None of the merchandise I’ve purchased lately claims to contribute one red cent to breast cancer, and that’s just fine with me. What it will contribute to is my own sense of wholeness, of digging out from under the misery and detritus of the past three years, of making my house look less like a hovel occupied by a woman with cancer, and more like the home of a woman with a life. The means of my emergence are not glamorous or even symbolic. They include a new kitchen sink, a new bathroom vanity, a beautiful hand-painted bathroom sink, shiny new faucets that don’t leak, a toilet that actually works when I flush it, a new light fixture to brighten my morning ablutions, a dishwasher, doorbells that finally ring, a dryer that works, wood floors that shine once again because I have the energy to clean them. I have not been visiting doctors for a change, but visiting and being visited by a local bank officer and hardware store clerks and the UPS guy and delivery guys with hand trucks and a plumber and an electrician. I have been grateful every day that I bought a house before the mortgage mess began; that I still have a job, even if I’m not up to working full-time anymore; that I still have health insurance; that I have a car that works; that my home has equity, that its mortgage is held by a local bank that knows who I am and has known me for twenty years now. I am grateful that I’m not as tired as I used to be every day, every minute. I am grateful that my last cancer tests were negative, that my right arm hurts but still functions with a little help. I don’t give a rodent’s derriere anymore that one of my breasts is misshapen and mostly missing. I still have two legs. I can walk and talk. I don’t have mets. I’m still alive. And pink has had nothing to do with any of this.

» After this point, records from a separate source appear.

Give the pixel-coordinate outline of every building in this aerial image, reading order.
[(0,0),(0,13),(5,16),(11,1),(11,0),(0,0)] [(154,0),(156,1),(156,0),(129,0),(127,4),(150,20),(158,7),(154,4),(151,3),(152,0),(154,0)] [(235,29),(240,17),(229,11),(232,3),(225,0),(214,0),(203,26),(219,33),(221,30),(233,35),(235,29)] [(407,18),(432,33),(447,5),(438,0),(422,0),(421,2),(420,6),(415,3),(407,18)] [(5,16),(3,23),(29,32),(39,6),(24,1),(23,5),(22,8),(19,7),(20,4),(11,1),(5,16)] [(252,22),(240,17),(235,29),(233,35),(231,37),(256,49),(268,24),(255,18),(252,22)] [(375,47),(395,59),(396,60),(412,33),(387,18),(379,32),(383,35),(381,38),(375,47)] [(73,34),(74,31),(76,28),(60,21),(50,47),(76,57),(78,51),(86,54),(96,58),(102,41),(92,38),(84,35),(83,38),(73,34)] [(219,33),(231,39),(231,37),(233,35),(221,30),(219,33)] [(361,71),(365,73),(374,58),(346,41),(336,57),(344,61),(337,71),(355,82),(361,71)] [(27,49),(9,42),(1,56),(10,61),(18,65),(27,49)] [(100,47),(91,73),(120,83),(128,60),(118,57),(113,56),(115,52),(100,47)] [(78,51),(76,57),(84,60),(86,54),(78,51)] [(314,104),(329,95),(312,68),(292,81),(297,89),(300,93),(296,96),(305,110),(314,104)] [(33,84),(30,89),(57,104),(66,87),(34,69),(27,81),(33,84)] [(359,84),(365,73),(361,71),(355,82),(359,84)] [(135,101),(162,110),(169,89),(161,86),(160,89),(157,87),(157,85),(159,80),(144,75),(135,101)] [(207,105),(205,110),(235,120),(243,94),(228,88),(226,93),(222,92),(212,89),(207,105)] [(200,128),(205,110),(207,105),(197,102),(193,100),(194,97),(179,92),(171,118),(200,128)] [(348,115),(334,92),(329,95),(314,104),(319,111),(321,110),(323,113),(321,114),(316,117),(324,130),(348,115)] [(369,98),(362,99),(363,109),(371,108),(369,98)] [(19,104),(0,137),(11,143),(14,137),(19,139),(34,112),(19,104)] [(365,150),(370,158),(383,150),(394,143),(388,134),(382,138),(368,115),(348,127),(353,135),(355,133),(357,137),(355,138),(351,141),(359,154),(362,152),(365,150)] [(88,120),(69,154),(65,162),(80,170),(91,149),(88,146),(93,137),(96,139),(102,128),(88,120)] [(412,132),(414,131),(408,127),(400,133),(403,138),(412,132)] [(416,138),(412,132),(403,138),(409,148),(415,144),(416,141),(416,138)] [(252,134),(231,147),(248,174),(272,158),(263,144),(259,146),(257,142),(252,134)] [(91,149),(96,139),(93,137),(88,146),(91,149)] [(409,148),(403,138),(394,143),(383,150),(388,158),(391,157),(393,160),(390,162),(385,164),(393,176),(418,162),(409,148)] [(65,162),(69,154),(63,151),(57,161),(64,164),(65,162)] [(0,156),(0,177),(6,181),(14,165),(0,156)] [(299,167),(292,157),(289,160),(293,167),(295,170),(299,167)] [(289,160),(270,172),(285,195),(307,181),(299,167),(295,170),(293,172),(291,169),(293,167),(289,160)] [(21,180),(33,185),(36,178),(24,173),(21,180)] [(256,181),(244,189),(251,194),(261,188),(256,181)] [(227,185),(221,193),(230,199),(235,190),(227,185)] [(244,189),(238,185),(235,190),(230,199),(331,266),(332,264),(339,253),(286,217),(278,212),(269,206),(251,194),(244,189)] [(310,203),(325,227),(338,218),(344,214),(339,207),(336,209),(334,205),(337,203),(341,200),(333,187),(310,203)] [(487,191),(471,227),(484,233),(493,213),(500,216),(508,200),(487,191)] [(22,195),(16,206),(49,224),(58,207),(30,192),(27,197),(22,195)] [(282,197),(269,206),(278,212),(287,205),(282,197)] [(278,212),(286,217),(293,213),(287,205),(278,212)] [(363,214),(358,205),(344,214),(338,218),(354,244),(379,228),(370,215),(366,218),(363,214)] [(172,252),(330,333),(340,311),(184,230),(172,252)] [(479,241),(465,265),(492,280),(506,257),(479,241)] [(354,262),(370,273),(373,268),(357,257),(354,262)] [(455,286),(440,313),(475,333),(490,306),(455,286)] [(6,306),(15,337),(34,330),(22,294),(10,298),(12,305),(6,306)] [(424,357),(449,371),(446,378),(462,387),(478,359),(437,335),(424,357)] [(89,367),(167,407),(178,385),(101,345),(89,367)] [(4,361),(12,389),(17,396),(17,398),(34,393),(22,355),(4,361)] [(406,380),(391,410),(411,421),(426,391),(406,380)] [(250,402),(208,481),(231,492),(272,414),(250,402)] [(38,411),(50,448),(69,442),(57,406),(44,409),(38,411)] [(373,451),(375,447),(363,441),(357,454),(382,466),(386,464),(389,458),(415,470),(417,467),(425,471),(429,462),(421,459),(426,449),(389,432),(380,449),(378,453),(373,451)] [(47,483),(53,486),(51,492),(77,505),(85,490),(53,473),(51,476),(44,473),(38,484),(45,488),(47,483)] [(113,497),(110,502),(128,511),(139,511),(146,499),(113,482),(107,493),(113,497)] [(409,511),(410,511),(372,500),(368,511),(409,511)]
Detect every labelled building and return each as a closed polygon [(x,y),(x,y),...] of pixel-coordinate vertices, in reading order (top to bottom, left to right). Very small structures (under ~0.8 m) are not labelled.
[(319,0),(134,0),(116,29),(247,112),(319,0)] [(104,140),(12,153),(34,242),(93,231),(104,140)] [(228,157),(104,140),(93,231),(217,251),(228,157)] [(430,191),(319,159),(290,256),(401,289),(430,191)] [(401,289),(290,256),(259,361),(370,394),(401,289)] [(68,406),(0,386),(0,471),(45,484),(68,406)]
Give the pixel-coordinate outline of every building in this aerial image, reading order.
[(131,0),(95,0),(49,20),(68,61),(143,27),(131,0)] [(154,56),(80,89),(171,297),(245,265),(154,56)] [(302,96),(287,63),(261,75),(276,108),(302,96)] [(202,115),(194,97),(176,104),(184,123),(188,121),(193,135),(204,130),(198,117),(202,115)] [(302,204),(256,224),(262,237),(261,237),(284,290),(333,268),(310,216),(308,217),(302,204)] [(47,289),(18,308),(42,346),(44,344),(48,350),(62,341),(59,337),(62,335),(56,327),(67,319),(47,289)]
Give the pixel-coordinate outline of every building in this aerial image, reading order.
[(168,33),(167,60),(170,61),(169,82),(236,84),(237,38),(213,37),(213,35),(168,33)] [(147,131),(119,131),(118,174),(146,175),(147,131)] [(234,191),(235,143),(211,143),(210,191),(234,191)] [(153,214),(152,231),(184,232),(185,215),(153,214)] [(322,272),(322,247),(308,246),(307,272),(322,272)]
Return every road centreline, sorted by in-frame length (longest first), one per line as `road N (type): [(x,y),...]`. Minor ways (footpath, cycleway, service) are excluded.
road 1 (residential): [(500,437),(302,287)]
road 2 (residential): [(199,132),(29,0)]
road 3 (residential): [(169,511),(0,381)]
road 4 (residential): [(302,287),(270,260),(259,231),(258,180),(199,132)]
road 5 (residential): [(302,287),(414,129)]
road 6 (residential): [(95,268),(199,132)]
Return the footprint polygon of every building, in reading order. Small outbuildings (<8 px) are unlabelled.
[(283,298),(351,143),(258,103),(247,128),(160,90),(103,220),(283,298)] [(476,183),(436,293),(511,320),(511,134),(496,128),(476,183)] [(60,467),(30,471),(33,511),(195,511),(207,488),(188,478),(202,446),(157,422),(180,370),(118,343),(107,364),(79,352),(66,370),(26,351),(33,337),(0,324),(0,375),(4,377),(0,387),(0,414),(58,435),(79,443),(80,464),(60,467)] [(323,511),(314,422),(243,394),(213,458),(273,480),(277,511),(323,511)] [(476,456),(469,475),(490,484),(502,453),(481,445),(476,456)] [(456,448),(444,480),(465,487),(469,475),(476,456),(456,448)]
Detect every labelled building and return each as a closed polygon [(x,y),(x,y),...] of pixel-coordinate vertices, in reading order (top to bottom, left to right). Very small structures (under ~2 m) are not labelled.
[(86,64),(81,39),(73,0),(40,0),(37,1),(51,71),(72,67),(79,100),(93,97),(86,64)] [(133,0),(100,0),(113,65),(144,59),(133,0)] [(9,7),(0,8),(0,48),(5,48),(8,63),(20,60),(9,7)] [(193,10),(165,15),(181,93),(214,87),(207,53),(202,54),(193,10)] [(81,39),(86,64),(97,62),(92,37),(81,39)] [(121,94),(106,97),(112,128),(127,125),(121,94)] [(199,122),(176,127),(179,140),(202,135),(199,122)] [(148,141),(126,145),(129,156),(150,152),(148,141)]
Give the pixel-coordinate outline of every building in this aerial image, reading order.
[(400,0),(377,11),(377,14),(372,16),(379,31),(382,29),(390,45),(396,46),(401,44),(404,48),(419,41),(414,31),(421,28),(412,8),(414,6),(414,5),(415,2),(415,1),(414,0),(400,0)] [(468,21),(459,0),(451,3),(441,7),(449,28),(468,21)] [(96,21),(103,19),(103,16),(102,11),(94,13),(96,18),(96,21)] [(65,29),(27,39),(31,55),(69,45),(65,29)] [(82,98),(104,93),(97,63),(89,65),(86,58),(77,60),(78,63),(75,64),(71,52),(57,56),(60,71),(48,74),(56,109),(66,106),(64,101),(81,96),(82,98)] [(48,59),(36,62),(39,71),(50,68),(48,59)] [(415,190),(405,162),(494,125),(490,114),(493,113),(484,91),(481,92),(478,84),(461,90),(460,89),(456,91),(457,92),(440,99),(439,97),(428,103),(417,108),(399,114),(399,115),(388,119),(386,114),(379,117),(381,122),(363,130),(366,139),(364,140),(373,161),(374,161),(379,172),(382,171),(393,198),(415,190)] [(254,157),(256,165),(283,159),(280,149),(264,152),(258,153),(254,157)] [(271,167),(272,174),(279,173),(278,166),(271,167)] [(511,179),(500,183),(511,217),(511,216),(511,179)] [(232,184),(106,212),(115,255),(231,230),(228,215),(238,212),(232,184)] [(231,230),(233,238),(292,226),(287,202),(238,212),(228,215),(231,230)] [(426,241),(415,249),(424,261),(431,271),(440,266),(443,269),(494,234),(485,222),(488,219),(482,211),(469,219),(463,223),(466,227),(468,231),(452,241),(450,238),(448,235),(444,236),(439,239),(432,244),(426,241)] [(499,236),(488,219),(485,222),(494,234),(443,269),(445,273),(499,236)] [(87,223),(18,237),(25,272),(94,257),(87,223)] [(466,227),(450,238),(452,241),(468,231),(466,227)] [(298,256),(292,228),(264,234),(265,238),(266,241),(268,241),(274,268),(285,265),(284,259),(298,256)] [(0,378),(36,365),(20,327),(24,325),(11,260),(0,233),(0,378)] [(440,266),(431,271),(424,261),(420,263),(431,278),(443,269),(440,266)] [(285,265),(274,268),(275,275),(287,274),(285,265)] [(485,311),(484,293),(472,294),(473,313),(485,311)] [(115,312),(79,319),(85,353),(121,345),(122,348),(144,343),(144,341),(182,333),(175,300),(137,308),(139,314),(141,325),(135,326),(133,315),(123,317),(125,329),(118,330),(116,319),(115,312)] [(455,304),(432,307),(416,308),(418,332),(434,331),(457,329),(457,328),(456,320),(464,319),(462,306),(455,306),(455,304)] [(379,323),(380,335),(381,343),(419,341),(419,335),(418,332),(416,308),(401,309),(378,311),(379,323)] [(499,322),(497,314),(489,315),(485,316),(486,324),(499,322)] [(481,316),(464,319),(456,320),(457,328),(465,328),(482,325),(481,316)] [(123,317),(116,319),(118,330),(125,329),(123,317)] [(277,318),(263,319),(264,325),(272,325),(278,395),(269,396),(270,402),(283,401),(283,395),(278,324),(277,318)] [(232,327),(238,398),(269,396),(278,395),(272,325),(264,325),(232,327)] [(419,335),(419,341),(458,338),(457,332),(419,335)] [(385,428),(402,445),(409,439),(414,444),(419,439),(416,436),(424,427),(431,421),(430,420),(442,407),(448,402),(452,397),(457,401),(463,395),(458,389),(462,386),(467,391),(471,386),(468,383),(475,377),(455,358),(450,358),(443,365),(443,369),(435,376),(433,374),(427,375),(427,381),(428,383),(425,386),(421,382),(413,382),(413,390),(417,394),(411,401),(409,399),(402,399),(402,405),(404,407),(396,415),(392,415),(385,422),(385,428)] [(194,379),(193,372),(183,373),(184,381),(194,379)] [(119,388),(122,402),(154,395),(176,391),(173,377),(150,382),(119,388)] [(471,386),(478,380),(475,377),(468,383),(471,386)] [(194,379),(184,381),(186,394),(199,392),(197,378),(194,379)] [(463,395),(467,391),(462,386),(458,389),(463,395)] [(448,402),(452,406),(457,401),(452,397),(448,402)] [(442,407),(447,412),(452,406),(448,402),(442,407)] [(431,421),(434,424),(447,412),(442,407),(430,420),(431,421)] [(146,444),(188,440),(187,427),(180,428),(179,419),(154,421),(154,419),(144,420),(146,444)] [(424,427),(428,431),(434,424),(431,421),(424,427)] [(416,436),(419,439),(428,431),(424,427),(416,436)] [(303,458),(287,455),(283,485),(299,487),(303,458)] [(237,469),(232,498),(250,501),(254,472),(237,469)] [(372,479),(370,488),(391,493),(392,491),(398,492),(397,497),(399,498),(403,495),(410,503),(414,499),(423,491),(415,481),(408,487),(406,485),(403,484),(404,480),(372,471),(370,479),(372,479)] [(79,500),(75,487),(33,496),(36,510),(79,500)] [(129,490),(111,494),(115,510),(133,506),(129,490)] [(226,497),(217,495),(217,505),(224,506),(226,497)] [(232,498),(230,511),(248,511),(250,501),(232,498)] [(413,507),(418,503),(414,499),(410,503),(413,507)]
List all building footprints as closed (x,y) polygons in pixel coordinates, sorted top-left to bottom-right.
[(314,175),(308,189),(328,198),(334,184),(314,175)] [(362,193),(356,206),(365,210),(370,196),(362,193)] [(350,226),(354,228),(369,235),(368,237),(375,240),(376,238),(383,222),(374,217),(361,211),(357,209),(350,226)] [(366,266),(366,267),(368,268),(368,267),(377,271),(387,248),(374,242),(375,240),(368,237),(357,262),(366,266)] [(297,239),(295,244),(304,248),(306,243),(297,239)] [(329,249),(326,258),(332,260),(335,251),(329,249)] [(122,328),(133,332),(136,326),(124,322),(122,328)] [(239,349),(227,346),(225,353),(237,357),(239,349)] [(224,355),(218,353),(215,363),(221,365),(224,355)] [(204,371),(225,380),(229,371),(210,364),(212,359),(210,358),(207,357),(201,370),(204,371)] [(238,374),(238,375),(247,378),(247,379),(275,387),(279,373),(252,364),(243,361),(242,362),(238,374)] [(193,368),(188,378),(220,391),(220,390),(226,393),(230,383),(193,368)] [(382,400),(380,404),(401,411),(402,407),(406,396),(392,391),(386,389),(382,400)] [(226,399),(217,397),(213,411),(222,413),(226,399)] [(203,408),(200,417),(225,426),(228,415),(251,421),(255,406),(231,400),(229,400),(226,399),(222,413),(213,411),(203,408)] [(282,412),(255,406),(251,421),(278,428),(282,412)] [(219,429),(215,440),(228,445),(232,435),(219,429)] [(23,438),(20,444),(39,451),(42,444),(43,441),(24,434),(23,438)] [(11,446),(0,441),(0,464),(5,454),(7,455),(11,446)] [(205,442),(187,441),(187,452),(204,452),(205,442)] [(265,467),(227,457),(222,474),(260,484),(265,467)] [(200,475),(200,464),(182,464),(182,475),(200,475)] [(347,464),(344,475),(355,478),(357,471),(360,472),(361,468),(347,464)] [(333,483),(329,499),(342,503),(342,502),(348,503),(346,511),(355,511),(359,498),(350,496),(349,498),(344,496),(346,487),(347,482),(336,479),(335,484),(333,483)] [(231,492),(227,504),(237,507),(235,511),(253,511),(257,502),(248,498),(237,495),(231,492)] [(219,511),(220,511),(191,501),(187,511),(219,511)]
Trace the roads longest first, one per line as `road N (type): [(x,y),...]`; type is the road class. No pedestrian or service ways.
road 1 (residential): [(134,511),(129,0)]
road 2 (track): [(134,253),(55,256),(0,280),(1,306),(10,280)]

And maybe that’s one of the problems with pink. None of it helped me deal with my personal breast cancer reality. None of the pink-pushers offered to help me scrub the floor or mow the lawn or rake the leaves that fall every October, when I was barely able to scrape myself out of bed. When, only a month after I finished acute treatment, my ten-year-old car died, no awareness organization offered to help me buy a new car. No one helped me cover my drug and doctor-visit copays from my shrinking bank account. No one helped me pay the mortgage or put gas in my new car so I could go to work, stretching my part-time earnings to cover my full-time bills. No one helped me find out that there was this thing called cancer-related fatigue, a scourge that took over my life for months and years, not my oncologists, not the local breast cancer fundraising groups, not even the healthcare clinicians I work with. None of the people or organizations that were relevant to my diagnosis helped me hang on for three years, while I lowered my expectations by the hour, by the minute, giving up on trivialities like having a clean house or a savings account balance, while I struggled as best I could with larger realities like staying alive while keeping a roof over my head. I’m not saying all this because I feel bitter. I don’t. I’m just stating the particulars of my reality, a reality that is not at all unusual, a reality that has been grueling and miserable and worrisome, but is still far more fortunate than what many of my sisters and brothers have experienced.
When I go to bed at night, wondering how I’ll get through the next day, the only pink that helps me get to sleep is the hot pink of the generic benadryl tablets I sometimes take to slow down my whirling brain. When I drag myself out of bed in the morning, to face that day, the only pink that ever guides my steps is the antique glass lamp shade next to my bed.
Otherwise, pink has been irrelevant.